March 10, 2016 | Giving Back, Addiction & Recovery

Burlington Labs Employees Help Make “VISION” a Reality

Vermont Public Radio recently ran a great in-depth story about Project VISION, a community-based effort working to reduce addiction, drug-related crime and neighborhood blight in the city of Rutland, Vermont. Here's how Burlington Labs is engaging with that initiative.

Brooke Stone, Lead Medical Office Assistant in our Rutland, VT Patient Service Center, joined the Burlington Labs team in April of last year. In May, just one month into the job, she started attending the monthly Project VISION meetings and participating in the Substance Abuse Prevention and Education subcommittee.

That sub-group is a strong collaboration of the major treatment and recovery centers in the area – Dismas House, Evergreen, Westridge and Turning Point, just to name a few. In 2015, Stone says, they put on a lot of very visible events, including block parties, a Recovery Rally, and a groundbreaking for a new neighborhood park that included face painting and a winter hat drive for kids – much more community-centered than the typical officials-with-shovels photo op. “There were so many people there!” she recalls.

rutland rally group pic RGB

Amanda Burlock, Brooke Stone, Tae DeGray and Alicia Sherman, with a member of the Rutland Police Department, at the Rutland Recovery Rally in 2015.


One thing that makes Project VISION so effective, she says, is that “you see every different kind of community member at the meetings” – not just police, or just business owners, or just prominent community members – but a mix of all of the above, as well as regular citizens who are concerned about their city. She notes that guests from other communities have frequently come to learn about and to mirror what Rutland has done – “which tells us we’re doing something right.”

“It’s inspiring to see how much crime has gone down as a result of giving people better things to do and making neighborhoods better places. When you finally have a good neighborhood, it pushes all that negative stuff out. Then, that’s where our group comes in. With a focus on prevention, we can keep addiction from coming back.”

Brooke’s goal this year is to focus on getting showings of The Hungry Heart into area high schools.

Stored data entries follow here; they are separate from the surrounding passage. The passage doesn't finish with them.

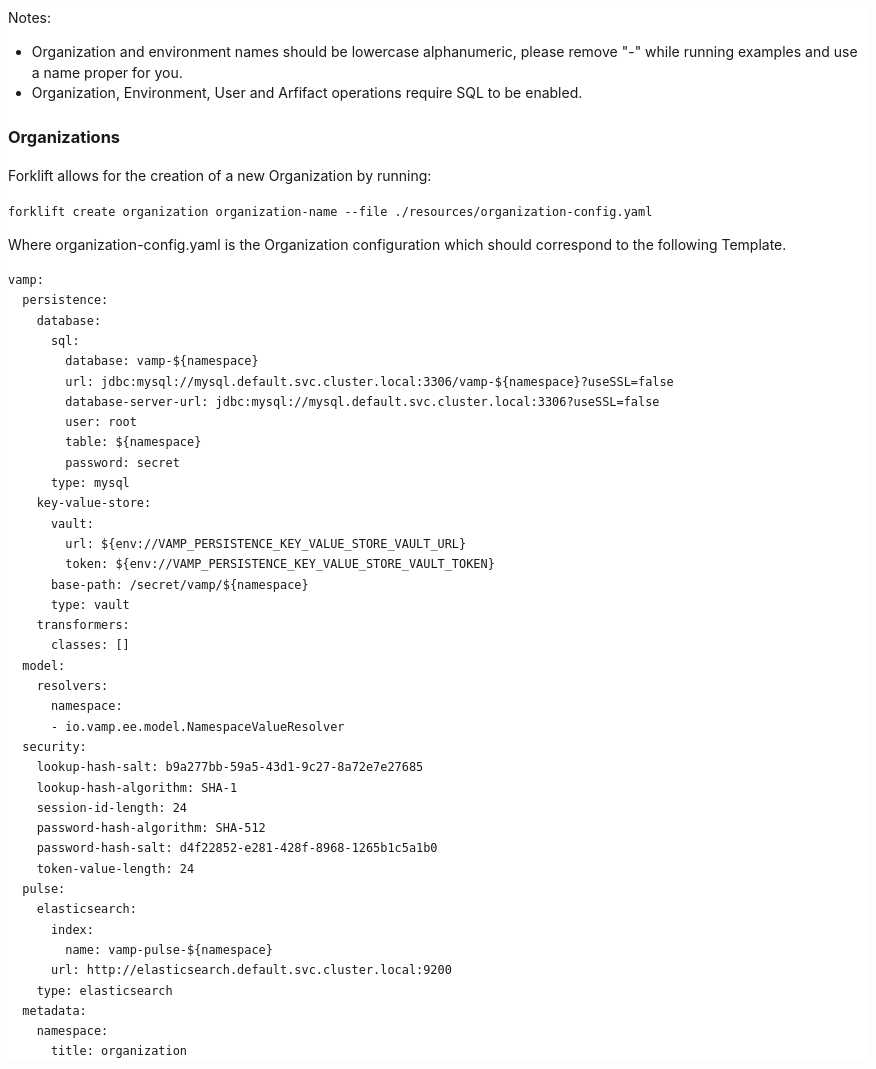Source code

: Notes: 
  * Organization and environment names should be lowercase alphanumeric, please remove "-" while running examples and use a name proper for you.
  * Organization, Environment, User and Arfifact operations require SQL to be enabled.

### Organizations

Forklift allows for the creation of a new Organization by running:

```shell
forklift create organization organization-name --file ./resources/organization-config.yaml
```

Where organization-config.yaml is the Organization configuration which should correspond to the following Template.

```
vamp:
  persistence:
    database:
      sql:
        database: vamp-${namespace}
        url: jdbc:mysql://mysql.default.svc.cluster.local:3306/vamp-${namespace}?useSSL=false
        database-server-url: jdbc:mysql://mysql.default.svc.cluster.local:3306?useSSL=false
        user: root
        table: ${namespace}
        password: secret
      type: mysql
    key-value-store:
      vault:
        url: ${env://VAMP_PERSISTENCE_KEY_VALUE_STORE_VAULT_URL}
        token: ${env://VAMP_PERSISTENCE_KEY_VALUE_STORE_VAULT_TOKEN}
      base-path: /secret/vamp/${namespace}
      type: vault
    transformers:
      classes: []
  model:
    resolvers:
      namespace:
      - io.vamp.ee.model.NamespaceValueResolver
  security:
    lookup-hash-salt: b9a277bb-59a5-43d1-9c27-8a72e7e27685
    lookup-hash-algorithm: SHA-1
    session-id-length: 24
    password-hash-algorithm: SHA-512
    password-hash-salt: d4f22852-e281-428f-8968-1265b1c5a1b0
    token-value-length: 24
  pulse:
    elasticsearch:
      index:
        name: vamp-pulse-${namespace}
      url: http://elasticsearch.default.svc.cluster.local:9200
    type: elasticsearch
  metadata:
    namespace:
      title: organization
```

Stone says one of the biggest benefits of the group is the ability to make connections that benefit the community. As an example, she mentions the local bar down the street from the Patient Service Center (called “The Local”) that held an event that raised nearly $800 for the new park, because the owner had attended a Project VISION meeting and was aware of the need.

And it’s a great fit for Burlington Labs to be there, she says, “because we’ve always been about getting involved and giving back. Our presence in the group is making other people realize that we’re not just about drug testing. There’s so much more that goes with this company. I’m excited to be involved and looking forward to doing even more this spring and summer.”